The release of the report came on the heels of PMI reports that suggested a sudden and unexpected drop in activity in Polish manufacturing, despite the Czech sector heading the other way. While analysts are wary of putting the fall at the door of the Ukraine crisis, it's hard to see alternative explanation, especially given Poland's much larger exposure to the east in comparison with the neighbouring Czechs.
Croatia stuck in a rut
Dipping down into Southeast Europe, Croatia is the only country in the EU that Brussels expects to remain in recession this year. GDP is forecast to contract a further 0.6% in 2014, before entering positive territory (a modest 0.7%) next year. Domestic demand is stuck in a quagmire and will outweigh any positive impact from exports, the report suggests, adding that the anticipated recovery in 2015 “hinges on external demand”.
Slovenia, which "started emerging from recession in 2013," will likely grow by 0.8% this year, the Commission writes. That said, the current revival of political turmoil could jeopardise the country’s privatisation and delevraging processes to add to any risks on the outlook.
By way of contrast to those in the Western Balkans, rising domestic demand is expected in both Romania and Bulgaria, gradually replacing exports as the main driver for growth.
Romania’s economy, which put in something of a stellar performance in 2013 as it expanded 3.5%, is now being overtaken by others in the region, with growth set to slow to a more modest 2.5% in 2014. That's still “above potential” however, according to the Commission, and is based on improved confidence and the gradual benefits of structural reforms such as the liberalisation of energy markets. At the same time, credit growth is expected to “remain constrained” the report warns.

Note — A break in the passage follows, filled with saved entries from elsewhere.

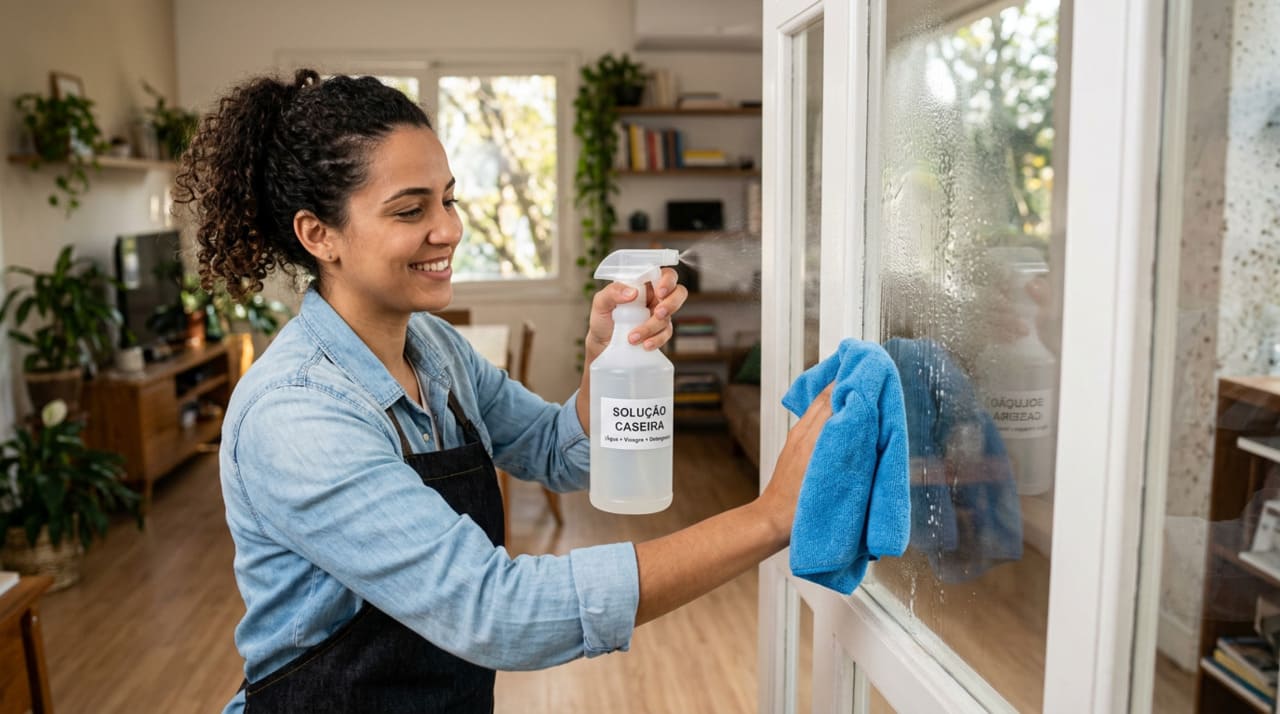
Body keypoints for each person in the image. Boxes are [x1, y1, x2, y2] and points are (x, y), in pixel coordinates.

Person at [174, 69, 831, 714]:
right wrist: (767, 518)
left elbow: (557, 452)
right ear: (318, 234)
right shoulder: (297, 414)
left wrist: (604, 366)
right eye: (410, 209)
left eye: (449, 199)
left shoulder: (437, 349)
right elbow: (498, 613)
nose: (450, 230)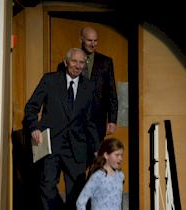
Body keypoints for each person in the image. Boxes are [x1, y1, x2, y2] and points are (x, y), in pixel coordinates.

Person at [24, 48, 100, 210]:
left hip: (78, 148)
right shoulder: (50, 80)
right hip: (51, 144)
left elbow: (91, 121)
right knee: (47, 186)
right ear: (66, 62)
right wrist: (34, 128)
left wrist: (96, 148)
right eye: (74, 61)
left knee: (77, 193)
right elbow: (31, 107)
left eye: (82, 62)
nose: (78, 66)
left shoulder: (89, 87)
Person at [57, 26, 118, 144]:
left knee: (95, 156)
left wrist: (112, 120)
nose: (93, 44)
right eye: (89, 40)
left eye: (95, 41)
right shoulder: (66, 63)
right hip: (73, 120)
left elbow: (111, 92)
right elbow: (60, 92)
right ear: (81, 40)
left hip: (97, 120)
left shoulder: (106, 62)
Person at [76, 138, 125, 210]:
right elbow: (80, 202)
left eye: (121, 155)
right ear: (106, 155)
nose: (120, 158)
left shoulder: (120, 175)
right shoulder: (97, 176)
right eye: (117, 155)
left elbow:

Like the wider bloc, Bulgaria is set to see its gradual recovery continue, according to the forecasts. Growth should accelerate from the 0.9% seen in 2013 - despite contractions for both consumption and investment - to 1.7% next year, when both those elements are expected to move back into expansion. The wider EU recovery should also provoke an increase in exports. However, the Commission also sounds a note of caution: “Most significantly, the country's energy dependence on Russian gas imports could become a burden to growth in case of supply disruptions.”